I. PROCEDURAL BACKGROUND

The procedural posture leading to the instant motion is worthy of examination. On January 14, 2014, one week before trial was scheduled to begin and well past the courtimposed deadline for filing suppression motions, Defendant Rodriguez-Flores filed a motion to suppress. The defendant offered no explanation for his late filing. Three days later, the United States responded in opposition to the motion arguing, among other things, that the defendant lacked standing to assert the motion because the residence was owned by a third party. On the original January 22 trial date, the Court conducted a hearing at which it granted the defendant's motion for a continuance until June 9, 2014 so that defense counsel could fully brief the suppression motion and have adequate time to prepare for trial. Defense counsel represented that he would file a reply brief addressing the suppression motion no later than the following day. But defense counsel never filed a reply brief. See United States v. Smith, 263 F.3d 571, 582 (6th Cir. 2001) (holding that a defendant has the burden of establishing his standing to assert a Fourth Amendment violation). After three months elapsed, the Court considered the merits of the motion and determined that Rodriguez-Flores lacked standing to contest the search. (DE 303). Because the Court determined that Rodriguez-Flores lacked standing, the Court did not evaluate any other claims.

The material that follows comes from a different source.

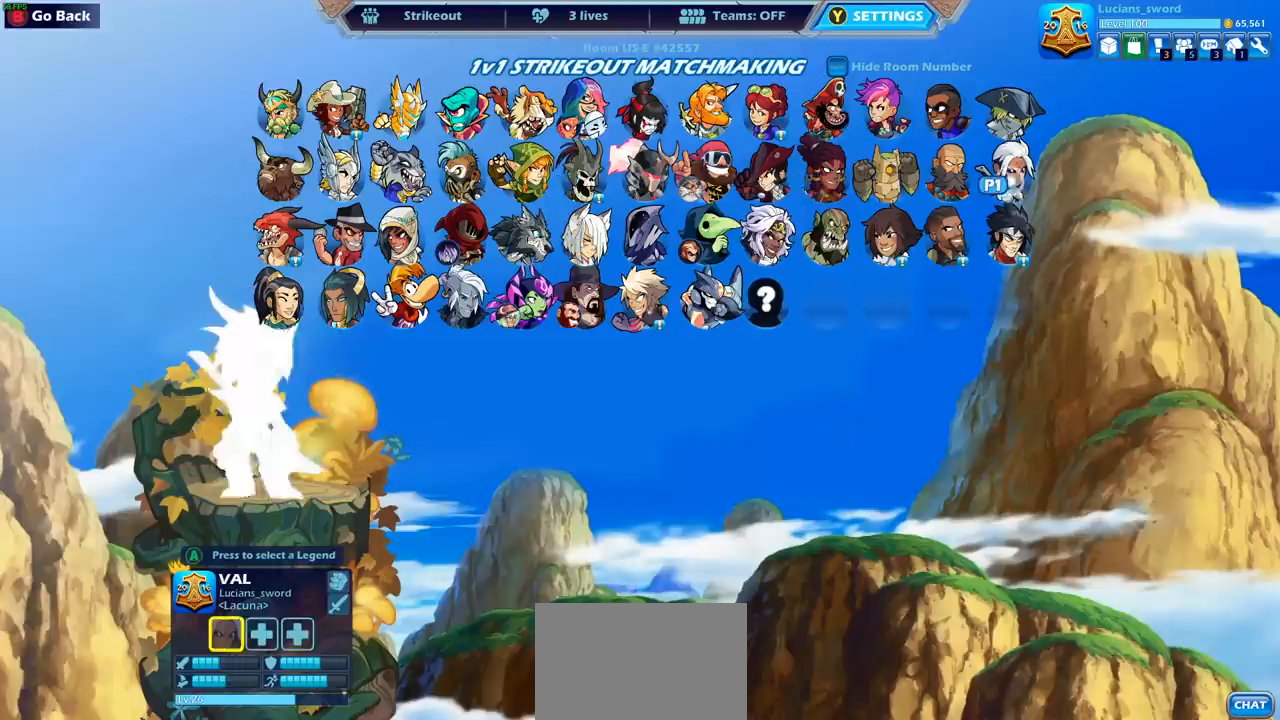
{"buttons": ["CIRCLE"], "left_stick": "center", "right_stick": "center", "events": [[17, "CROSS", "up"], [83, "CIRCLE", "up"], [400, "CIRCLE", "down"]]}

Two days later, on April 24, 2014, the Court held a pretrial conference in anticipation of the looming June 9 trial date. Without any reference to the Court's ruling on the suppression motion, defense counsel made an oral motion to continue the trial. The Court denied the motion but informed defense counsel that it would reconsider the request upon articulation of specific reasons necessitating further delay. Defense counsel never provided the Court with further reasons, but the trial was later continued until August 11, 2014 upon a codefendant's motion in which Rodriguez-Flores joined.

More than sixty days after the court denied the defendant's suppression motion, the defendant requested leave to file a motion to set aside the suppression order. (DE 413). In an affidavit, defense counsel stated that during "the months of January through May, [he] was dealing with a particularly difficult client in a CJA assigned case in the Western District of Kentucky, " and preparing for a complicated jury trial scheduled to begin on May 6. (DE 413-1, ¶ 7). On April 28, however, the complicated jury trial was continued until August 5, 2014. (DE 413-1, ¶ 7). Counsel further explained that his heavy case load combined with complicated discovery caused his untimeliness, and he asked the Court not to punish the defendant because of counsel's missteps.

Rodriguez-Flores's motion to set aside the Court's order (DE 414) is simply a reply to the defendant's earlier suppression motion. Rodriguez-Flores asserts that he has standing to contest the search warrant and, as evidence, cites that investigators knew that the defendant lived in the house and repeatedly referred to the house as his residence. The defendant argues that this evidence conclusively establishes his standing because he had a legitimate expectation of privacy as either a resident or an overnight guest in the dwelling. The defendant further argues that a hearing would be required to resolve the issue. All of these arguments could have, and should have, been raised in the context of his original suppression motion. Nevertheless, to avoid any possible prejudice to the defendant, the Court conducted an evidentiary hearing on August 4 and 5, 2014. At the hearing, the Court determined that the defendant's motion to suppress fell-at least in part-within the scope of Franks v. Delaware, 438 U.S. 154 (1978), because the defendant appeared to challenge the veracity of the affidavit supporting the search warrant. The defendant informed the Court that he was not prepared to bear the burden of proof as required by Franks because he thought his challenge was limited to the initial warrantless search. The defendant had not, however, subpoenaed a single witness, including those necessary to prove his standing to challenge the search warrant.

Although the Court was skeptical of the defendant's theory, it directed the United States to proceed as if the defendant had challenged a warrantless search. The United States obliged. The presentation of proof by the United States lasted until the end of the day on August 4, at which time the Court continued the hearing until the following day to allow the defendant to call witnesses to rebut the United States, prove his standing to challenge the search warrant, or satisfy his burden under Franks.

Accordingly, by the end of the day on August 5, both the United States and the defendant had called all relevant witnesses and presented any evidence concerning both the defendant's claim that the officers conducted a warrantless search and any possible challenge under Franks. The Court then took the defendant's motion under advisement.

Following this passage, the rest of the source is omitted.